How Top Founders Juggle Term Sheets


Jonathan Friedman


Jonathan Friedman is a partner at LionBird Israel and blogs about the Venture Capital Point of View at

More posts from Jonathan Friedman

Editor’s note: Jonathan Friedman is a partner at LionBird  Israel and Chicago’s most active digital health investor, and blogs about the Venture Capital Point of View at

Breakout startups that are ready for “Fundraising Acceleration” often face the challenge of managing interest from multiple investors. Having been involved in a number of these startups first-hand as an early-stage VC, I’ve noticed a common pattern to how they manage to “juggle” investor interest that we can all learn from.

The Dry-Pitch Phase

The best-case scenario in these cases is to put yourself in a position to obtain multiple term sheets for your next round, all within one week of each other.

Because the fundraising process is based on timing (both the VCs’ internal decision-making timelines and the term sheet expiration dates), the first step is to meet all the relevant VCs you can in order to bring everyone up to the same level of knowledge. You should be speaking to everyone in parallel to keep them all on the same track, and should target 20+ relevant investor meetings at this stage.

Your first meetings will be more like a “dry pitch,” focused on introducing yourself and educating everyone on the opportunity. Since there are some investors who may know you better and some that will be meeting you for the first time, this is a chance to bring everyone up to speed before you begin officially fundraising.

Finding a Lead

When you have brought everyone to the same comfort level, you can begin splitting potential investors into three pools: lead investors, strategics and trusted advisers.

  • Leads are those that can fill a significant portion of your round and provide a term sheet to crystalize a syndicate.
  • Strategics are those that can help you operationally but may require strings attached or may not be willing to lead rounds.
  • Trusted advisers are the people you’d feel comfortable calling when you need advice on how to handle the other two groups.

For now, you’ll want to focus your efforts on the potential lead investors; you can return to the others after you have closed a term sheet.

The Juggling Act

Some lead investors may want to offer you a term sheet before you’re ready, and everyone will be pulling you every which way. However, accepting a term sheet from one investor while the other potential leads are still not ready to invest is problematic. Term sheets usually come with an expiration date, and even when they don’t, it’s considered bad form to stall too long after receiving one.

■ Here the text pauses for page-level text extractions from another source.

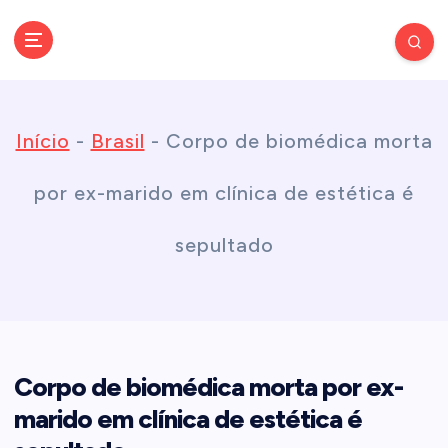
S
k
Conectando você às notícias do Brasil e do mundo com rapidez e
confiabilidade.
i
Início
-
Brasil
-
Corpo de biomédica morta
p
por ex-marido em clínica de estética é
t
sepultado
o
c
Corpo de biomédica morta por ex-
o
marido em clínica de estética é
n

To avoid this situation, assuming you’re confident you will get multiple potential leads, politely ask interested parties that get ahead of the process to hold off. Only when you have gotten to the point where you believe you can get 2-3+ term sheets within a short time frame should you begin collecting them.

Narrowing the Field

Whom you choose to lead your round is key, as they represent not just more money but more voices on the board. Dysfunctional boards are among the leading reasons startups fail, so in addition to the usual criteria used to choose between investors, you’ll want to make sure the new investor gels with your current board.

Once you have a lead, you’ll want to usually leave an allocation for strategics and trusted advisers that previously expressed interest in joining your round and that you believe can add significant value. Whereas before they may have distracted you in fundraising, now you can more easily get all these investors onboard at common terms.

The Takeaway

Even though your startup may not be in a position to attract multiple suitors to your round, you can still benefit from these best practices. By focusing fundraising efforts on a targeted list of investors and moving them along in parallel, you can maximize your options, reduce the amount of time it takes to close a round and get back to building your business sooner.